Am Lenkrad befinden sich fünf Drehschalter sowie zehn Druckknöpfe. Dazu kommt eine gefüllte Mittelkonsole mit rund 30 Knöpfen.

Mit einem schallenden Klacken rastet der erste Gang ein, dann geht es los. Die Drei-Scheiben-Kohlefaser-Rennkupplung ist etwas weicher als bei den „kleinen Brüdern“, wird aber auch hier nur zum Anfahren benötigt. Anschließend lässt sich, wie bei allen anderen Porsche-Rennfahrzeugen, mit Schaltwippen und unter Volllast schalten. Der Clou: Mit beiden Wippen lässt sich durch Ziehen oder Drücken sowohl Hoch- als auch Runterschalten. „Das ist hilfreich, wenn wir mit der anderen Hand gerade Einstellungen verändern oder den Gurt nachziehen“, verrät Werksfahrer Kevin Estre (28). Um es den Piloten im Renngeschehen so einfach wie möglich zu machen, wurden sie bereits von Beginn an in die Entwicklung des RSR eingebunden.

Weitere Besonderheit: Völlig untypisch für Porsche, ist der Sechszylinder-Boxermotor nicht mehr im Heck platziert, sondern vor der Hinterachse. Das verbessert die Gewichtsverteilung und schont die Hinterreifen. Außerdem ist im Heck nun Platz für einen großen Diffusor, der den Abtrieb deutlich verbessert. Ein großer Heckflügel sorgt für den Anpressdruck auf der Hinterachse. Trotzdem neigt auch der 911 RSR am Kurvenausgang zum Übersteuern. Die Traktionskontrolle, die sich an zwei Drehschaltern in mehreren Stufen einstellen lässt, arbeitet auf Hochtouren.

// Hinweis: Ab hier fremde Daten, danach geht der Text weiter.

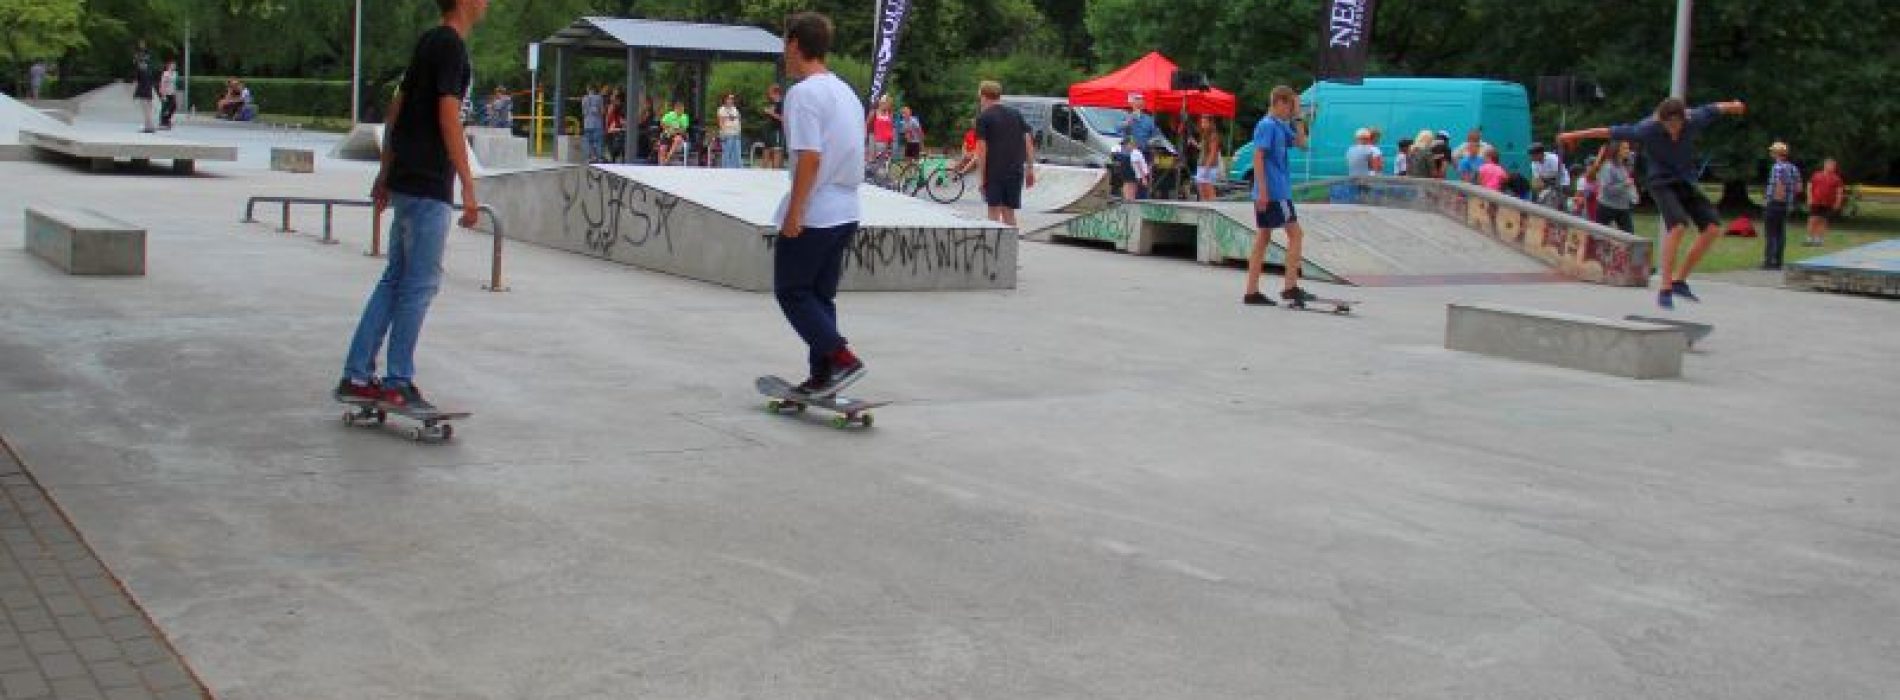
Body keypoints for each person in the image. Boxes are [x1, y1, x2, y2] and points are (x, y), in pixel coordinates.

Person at [335, 0, 486, 412]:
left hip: (406, 181)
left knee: (395, 279)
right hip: (428, 186)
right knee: (419, 285)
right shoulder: (451, 46)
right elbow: (448, 117)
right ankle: (398, 380)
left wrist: (385, 174)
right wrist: (468, 187)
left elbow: (395, 110)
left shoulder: (427, 43)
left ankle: (356, 375)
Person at [1561, 97, 1747, 309]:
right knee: (1677, 226)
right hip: (1661, 182)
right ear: (1661, 120)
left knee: (1713, 228)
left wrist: (1734, 106)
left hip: (1685, 181)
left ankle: (1679, 281)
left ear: (1684, 118)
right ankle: (1665, 287)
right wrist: (1573, 135)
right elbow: (1608, 132)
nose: (1674, 131)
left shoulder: (1694, 118)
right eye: (1669, 126)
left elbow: (1716, 108)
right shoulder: (1646, 129)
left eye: (1678, 126)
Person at [772, 11, 866, 397]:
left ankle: (841, 357)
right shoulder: (846, 92)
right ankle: (824, 374)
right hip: (848, 210)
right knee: (819, 296)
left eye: (785, 46)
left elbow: (809, 157)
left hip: (818, 211)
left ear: (795, 44)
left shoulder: (803, 94)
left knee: (792, 291)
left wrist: (795, 212)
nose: (785, 55)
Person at [1242, 85, 1314, 308]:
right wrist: (1263, 191)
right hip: (1275, 192)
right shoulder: (1267, 126)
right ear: (1280, 103)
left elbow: (1302, 144)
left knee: (1263, 239)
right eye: (1291, 106)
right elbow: (1258, 157)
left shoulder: (1280, 126)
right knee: (1296, 235)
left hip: (1276, 190)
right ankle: (1290, 286)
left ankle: (1251, 291)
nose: (1292, 111)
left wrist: (1300, 119)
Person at [973, 80, 1036, 228]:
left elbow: (981, 149)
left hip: (994, 172)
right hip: (1015, 171)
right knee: (1009, 212)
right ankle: (1011, 249)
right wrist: (1030, 169)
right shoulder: (1016, 114)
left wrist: (981, 178)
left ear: (983, 96)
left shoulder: (983, 118)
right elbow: (1028, 141)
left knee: (993, 212)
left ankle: (994, 249)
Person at [1762, 141, 1800, 269]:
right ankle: (1778, 261)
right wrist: (1789, 200)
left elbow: (1779, 184)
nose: (1771, 153)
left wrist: (1773, 200)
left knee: (1771, 233)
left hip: (1775, 203)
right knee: (1780, 233)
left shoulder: (1777, 167)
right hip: (1786, 205)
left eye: (1772, 151)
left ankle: (1769, 261)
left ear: (1777, 153)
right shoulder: (1793, 168)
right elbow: (1798, 187)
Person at [1590, 142, 1638, 233]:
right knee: (1599, 235)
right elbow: (1607, 190)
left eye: (1628, 148)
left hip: (1623, 207)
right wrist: (1624, 184)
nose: (1628, 151)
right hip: (1607, 206)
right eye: (1624, 148)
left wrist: (1633, 195)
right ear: (1617, 150)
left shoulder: (1623, 167)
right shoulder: (1608, 167)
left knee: (1630, 236)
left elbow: (1627, 185)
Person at [1806, 158, 1845, 246]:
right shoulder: (1816, 175)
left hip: (1828, 203)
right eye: (1830, 165)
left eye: (1833, 166)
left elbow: (1839, 191)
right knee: (1813, 219)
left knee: (1823, 220)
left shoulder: (1837, 179)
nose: (1832, 167)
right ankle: (1809, 238)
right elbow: (1809, 186)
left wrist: (1838, 202)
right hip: (1816, 201)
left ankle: (1819, 239)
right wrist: (1809, 198)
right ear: (1825, 165)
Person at [1528, 143, 1571, 208]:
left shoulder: (1553, 158)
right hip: (1548, 182)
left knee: (1559, 204)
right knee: (1541, 199)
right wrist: (1539, 187)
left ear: (1540, 154)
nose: (1531, 157)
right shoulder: (1533, 163)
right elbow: (1538, 179)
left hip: (1562, 182)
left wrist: (1548, 184)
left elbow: (1558, 175)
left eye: (1533, 155)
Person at [1194, 115, 1221, 201]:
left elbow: (1213, 153)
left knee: (1209, 192)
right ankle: (1205, 210)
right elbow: (1201, 148)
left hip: (1208, 167)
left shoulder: (1213, 136)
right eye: (1202, 122)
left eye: (1205, 122)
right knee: (1202, 191)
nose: (1203, 124)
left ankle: (1212, 210)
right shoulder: (1204, 135)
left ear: (1210, 123)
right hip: (1202, 165)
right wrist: (1194, 143)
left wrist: (1206, 168)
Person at [132, 41, 157, 133]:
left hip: (144, 86)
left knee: (145, 107)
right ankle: (149, 125)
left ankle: (148, 126)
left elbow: (137, 78)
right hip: (148, 85)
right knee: (148, 106)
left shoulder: (140, 66)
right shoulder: (149, 66)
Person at [1116, 137, 1149, 201]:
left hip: (1142, 175)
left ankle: (1130, 200)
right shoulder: (1133, 153)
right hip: (1140, 175)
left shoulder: (1135, 153)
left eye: (1126, 145)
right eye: (1124, 146)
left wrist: (1143, 178)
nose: (1125, 147)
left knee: (1138, 191)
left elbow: (1139, 166)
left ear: (1130, 145)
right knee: (1131, 187)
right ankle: (1129, 199)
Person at [866, 95, 896, 163]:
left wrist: (891, 139)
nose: (889, 106)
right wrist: (866, 137)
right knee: (872, 160)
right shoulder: (874, 112)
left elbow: (891, 128)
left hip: (886, 140)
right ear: (882, 103)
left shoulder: (889, 114)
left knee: (882, 160)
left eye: (890, 104)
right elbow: (867, 125)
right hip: (874, 137)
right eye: (888, 103)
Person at [762, 83, 785, 169]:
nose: (769, 95)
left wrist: (771, 113)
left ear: (776, 93)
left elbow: (783, 119)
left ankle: (776, 172)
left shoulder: (782, 104)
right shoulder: (772, 103)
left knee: (777, 150)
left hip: (777, 130)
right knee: (766, 149)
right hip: (768, 130)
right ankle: (763, 172)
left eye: (770, 93)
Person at [717, 93, 743, 168]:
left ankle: (737, 169)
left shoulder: (735, 109)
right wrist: (723, 133)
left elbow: (739, 120)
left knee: (737, 153)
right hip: (727, 134)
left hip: (736, 134)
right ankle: (726, 169)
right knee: (727, 153)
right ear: (725, 100)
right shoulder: (721, 110)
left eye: (732, 99)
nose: (731, 100)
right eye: (729, 98)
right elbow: (720, 123)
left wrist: (739, 131)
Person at [580, 85, 605, 162]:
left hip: (587, 124)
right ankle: (599, 157)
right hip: (597, 123)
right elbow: (602, 111)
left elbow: (583, 112)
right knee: (598, 141)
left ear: (588, 90)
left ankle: (589, 157)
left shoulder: (584, 98)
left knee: (588, 141)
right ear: (594, 90)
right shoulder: (599, 98)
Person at [157, 60, 179, 130]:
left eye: (174, 66)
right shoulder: (165, 74)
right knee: (165, 107)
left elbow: (175, 83)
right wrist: (163, 94)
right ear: (169, 66)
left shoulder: (175, 73)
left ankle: (167, 119)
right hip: (166, 92)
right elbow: (162, 83)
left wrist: (175, 92)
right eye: (172, 65)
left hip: (172, 92)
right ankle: (162, 121)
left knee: (174, 106)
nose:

Das Mittelmotor-Prinzip ist für den Laien hingegen kaum spürbar, auch wenn der RSR im Vergleich zum Heckmotor etwas an Traktion verloren hat. Er lenkt geschmeidig ein und hört direkt auf die Wünsche des Fahrers. Kein Zicken, kein Murren. Zahlreiche Fahrhilfen und hochmoderne Assistenzsysteme erleichtern das Leben der Rennprofis: Ein radargestütztes Kollisionswarnsystem zeigt dem Piloten mit Hilfe von farbigen Pfeilen an, ob sich im Rennen ein schnellerer Prototyp nähert. Eine LED-Leiste auf dem Armaturenbrett blinkt auf, wenn die Räder beim Bremsen blockieren und gibt mit verschiedenen Farben sogar an, ob die Hinter- (gelb) oder Vorderachse (lila) stehenbleibt. Praktisch für Langstrecken-Rennen: Der 911 RSR verfügt über eine Klimaanlage, mit Sitzkühlung und Helmbelüftung sowie eine beheizbare Frontscheibe. So viel Hightech hat aber seinen Preis. Inklusive Steuern kostet der Porsche 911 RSR knapp eine Million Euro.

Fazit

Wer hätte gedacht, dass die Fahrt im „kleinen“ Cup-Porsche die größte Herausforderung sein wird? Fehlende Fahrhilfen und die einfache Aerodynamik machen sich hier stark bemerkbar. Der 911 GT3 R, der sogar für ambitionierte Amateurpiloten gedacht ist, gibt hingegen das größte Vertrauen. Er lässt sich nahezu spielerisch um den Kurs bewegen. Der Sprung in den 911 RSR ist dann nicht mehr so groß, wie zuvor erwartet. Trotzdem sorgt das Auto für großen Respekt. Die Aerodynamik ist ausgefeilt, die Technik auf höchstem Niveau – und der Preis gewaltig.